___ Excerpt provided
Table 4 Table of the classification accuracy for each input representation on a held-out set of 400 test video clips for six behaviors: “standing/background”, “sleeping”, “wheel running”, “walking/running through the cage”, “grooming/scratching”, and “eating”.
Figure 6
figure 6

Representative confusion matrix for behavior classification. Each row represents the predicted classification for a given true positive label. Each column is a different output prediction. This particular confusion matrix is for the Images model, but the pattern is consistent across input types.

Conclusions

Here, we present a method that infers the 3D pose of mice from single view videos, describing each component of our analytical pipeline and its overall performance. We evaluated the performance of our method in terms of the accuracy of the primary output: keypoints (e.g. Table 2). However, 3D keypoints are not meaningful phenotypes by themselves, so we evaluated the ability of these outputs to capture biologically-relevant changes in mouse behavior. For two biological perturbations that are known to affect gait (age and mutation of Eif2B), the outputs from multiple stages of our method (bounding boxes, 2D keypoints, 3D keypoints, and 3D joint angles) were able to predict biological status (Table 3). Importantly, there was little advantage in converting 2D keypoints to 3D keypoints, but there was considerable advantage in converting 3D keypoints to 3D joint angles. Beyond demonstrating the efficacy of our particular method, this result added insight into what aspect of pose data can best capture biology. We demonstrate that the 3D joint angles enable predicting health related attributes of mice more easily than other features.
______
-- Exercises to complete --
1. According to the excerpt on 3D mouse pose estimation, how many test video clips were in the held-out set used to measure classification accuracy?
2. Continue the excerpt on 3D mouse pose estimation, starting after its last sentence.
The data after this point is not needed.
___ Data provided
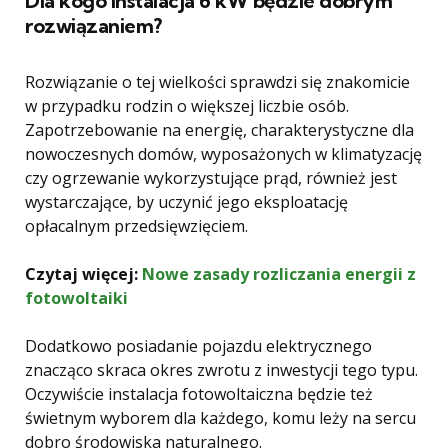
Dla kogo instalacja 6 kW będzie dobrym
rozwiązaniem?
Rozwiązanie o tej wielkości sprawdzi się znakomicie
w przypadku rodzin o większej liczbie osób.
Zapotrzebowanie na energię, charakterystyczne dla
nowoczesnych domów, wyposażonych w klimatyzację
czy ogrzewanie wykorzystujące prąd, również jest
wystarczające, by uczynić jego eksploatację
opłacalnym przedsięwzięciem.
Czytaj więcej:
Nowe zasady rozliczania energii z
fotowoltaiki
Dodatkowo posiadanie pojazdu elektrycznego
znacząco skraca okres zwrotu z inwestycji tego typu.
Oczywiście instalacja fotowoltaiczna będzie też
świetnym wyborem dla każdego, komu leży na sercu
dobro środowiska naturalnego.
______
-- Task-by-task results --
1. 400

2.
Our method offers compelling opportunities for continuous, non-invasive monitoring. In addition to the utility of pose estimates as consolidated inputs for the black-box classification of biological attributes, our system also provides an alternative solution to custom hardware for determining gait parameters such as stride length (Fig. 5). Future work includes improving the accuracy of the 3D pose and extending this method to animal social interactions.

The ML models in our pipeline were trained and evaluated across videos of mice in a limited diversity of visual contexts. Though potentially robust in new environments, these models may require retraining with additional data matching new visual environments in some cases. To enable the extension of our approach, or similar approaches, we provide images of single mice with annotated 2D keypoints; labelled videos of multi-mouse tracking; and anatomical CT scans used to construct our shape prior (“Data availability” Section). We hope this Mouse Pose Analysis Dataset and the accompanying models and code will serve as a valuable community resource to enable new research.